I spent much of the month of March traveling for project-related work. The travel included time in Africa (Ethiopia), Europe (Germany), and Asia (India and Bangladesh). Much of my attention during this time was on projects that have a strong solar energy dimension. I therefore would like to use this column to reflect on a few revealing trends and numbers related to the solar energy sector in these places and here at home in California.
I will start in Sub Saharan Africa, where sales of quality assured pico-solar products (i.e. off-grid solar products with a solar module smaller than 10 peak watts) have exceeded 7.5 million units over the past five years. Although we do not have detailed data for sales elsewhere in the world, the limited information that we do have about sales in Asia makes it clear that global sales during this period were well above 10 million units. While the adoption rates represented by these sales numbers still constitute only a small fraction of the over one billion people globally who do not have access to grid electricity, they do indicate that pico-solar systems are beginning to represent a real alternative for providing services such as electric lighting and mobile phone charging.
The rapid growth of pico-solar use for lighting and mobile phone charging has been enabled by a few key trends. On the technology front, declining prices and rising efficiency (or, more properly, rising lumen efficacy) for light emitting diodes (LEDs) have helped reduce the cost and improve the performance of pico-solar lighting systems. Falling prices for solar modules and lithium iron phosphate batteries have also been important, along with innovative business strategies for distribution and sales of pico-solar products. In addition, measures taken to support market development and to ensure product quality by programs such as Lighting Africa, Lighting Asia, and Lighting Global have helped enable expanded use of pico-solar technology.

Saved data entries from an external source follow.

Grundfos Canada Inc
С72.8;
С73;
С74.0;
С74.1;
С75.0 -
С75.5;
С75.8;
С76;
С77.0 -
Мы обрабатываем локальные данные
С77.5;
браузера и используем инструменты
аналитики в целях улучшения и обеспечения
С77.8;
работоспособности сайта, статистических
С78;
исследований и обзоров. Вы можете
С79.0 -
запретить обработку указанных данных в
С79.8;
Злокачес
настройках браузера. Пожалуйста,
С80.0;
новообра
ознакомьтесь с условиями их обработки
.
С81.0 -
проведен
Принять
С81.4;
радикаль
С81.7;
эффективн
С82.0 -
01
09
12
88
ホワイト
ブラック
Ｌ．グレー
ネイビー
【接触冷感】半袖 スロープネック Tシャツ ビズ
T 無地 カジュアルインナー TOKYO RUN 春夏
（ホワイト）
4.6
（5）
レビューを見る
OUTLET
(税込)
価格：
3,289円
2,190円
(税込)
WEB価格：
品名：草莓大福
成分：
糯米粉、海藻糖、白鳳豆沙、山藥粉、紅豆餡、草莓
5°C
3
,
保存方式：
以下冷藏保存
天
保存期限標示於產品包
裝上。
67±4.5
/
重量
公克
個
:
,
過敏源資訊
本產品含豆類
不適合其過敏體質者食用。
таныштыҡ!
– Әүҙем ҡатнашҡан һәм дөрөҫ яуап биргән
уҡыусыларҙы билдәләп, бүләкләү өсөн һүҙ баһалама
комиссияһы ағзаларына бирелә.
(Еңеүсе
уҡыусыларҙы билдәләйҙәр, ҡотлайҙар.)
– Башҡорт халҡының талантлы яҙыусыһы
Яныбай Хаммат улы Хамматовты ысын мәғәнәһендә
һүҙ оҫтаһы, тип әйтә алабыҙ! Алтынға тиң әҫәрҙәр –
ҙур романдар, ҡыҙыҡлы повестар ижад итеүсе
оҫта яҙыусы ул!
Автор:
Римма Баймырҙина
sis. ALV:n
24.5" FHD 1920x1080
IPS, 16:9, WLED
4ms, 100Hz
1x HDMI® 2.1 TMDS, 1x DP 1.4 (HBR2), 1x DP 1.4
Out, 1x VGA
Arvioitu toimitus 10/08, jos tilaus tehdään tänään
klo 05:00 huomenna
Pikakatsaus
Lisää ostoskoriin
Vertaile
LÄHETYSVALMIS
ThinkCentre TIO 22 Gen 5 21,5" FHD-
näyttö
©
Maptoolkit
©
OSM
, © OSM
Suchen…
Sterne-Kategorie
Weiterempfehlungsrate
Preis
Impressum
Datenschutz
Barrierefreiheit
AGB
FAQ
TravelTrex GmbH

In Bangladesh, pico-solar use is still at an early stage, but the market for larger solar home systems, most of which have solar modules ranging from about 20 to 60 peak watts, is the largest in the world. Over the past decade, over 3.5 million solar home systems have been sold in Bangladesh through the Infrastructure Development Company Limited (IDCOL) program. In 2014, sales through the IDCOL framework averaged sixty thousand systems per month. This innovative and successful program builds on Bangladesh’s existing micro-lending financial institutions to enable sales of household solar systems to rural families under reasonably favorable loan terms. Going forward, solar home systems markets in Bangladesh and elsewhere stand to benefit from increased availability of super-efficient direct current (DC) appliances and sales models that utilize mobile banking and other forms of information and communication technology to help make solar systems more affordable.
SERC continues to contribute to development of the off-grid solar sector by leading implementation of the Lighting Global quality assurance program. As noted in Meg Harper’s article, we are currently collaborating with colleagues from the Fraunhofer Institute for Solar Energy Systems in Germany to expand the existing quality assurance framework, which focuses on pico-solar products, to include larger solar home system kits (i.e. systems with solar modules rated at up to 100 peak watts). While the focus of our visit to Germany was on off-grid solar, the topic of grid-based solar use came up regularly. Germany has been a leader in solar photovoltaic (PV) technology adoption, in large part due to aggressive government policies in support of the sector. In 2014, Germany generated 6.9% of its electricity from solar PV systems, and on a few particular days more than 50% of its electricity came from solar power. However, in the last few years, Germany has reduced its support for adoption of solar PV, and sales have dropped rapidly from their peak of 7.6 GW of installed capacity in 2012 to about 3 GW in 2014. Nonetheless, we all owe Germany for their leadership in generating demand for solar and therefore in helping to reduce the cost of PV modules and associated equipment. The precipitous decline in solar module prices over the past decade is due in no small part to Germany’s aggressive pro-PV policies during that period.
Back at home in California, solar PV utilization continues to grow. In 2014, solar technology accounted for over 5% of electricity generation, up sharply from about 2% in 2013. As we work to support continued development of the solar industry across all of these countries, we should seek to ensure a positive and stable regulatory and market environment wherever possible.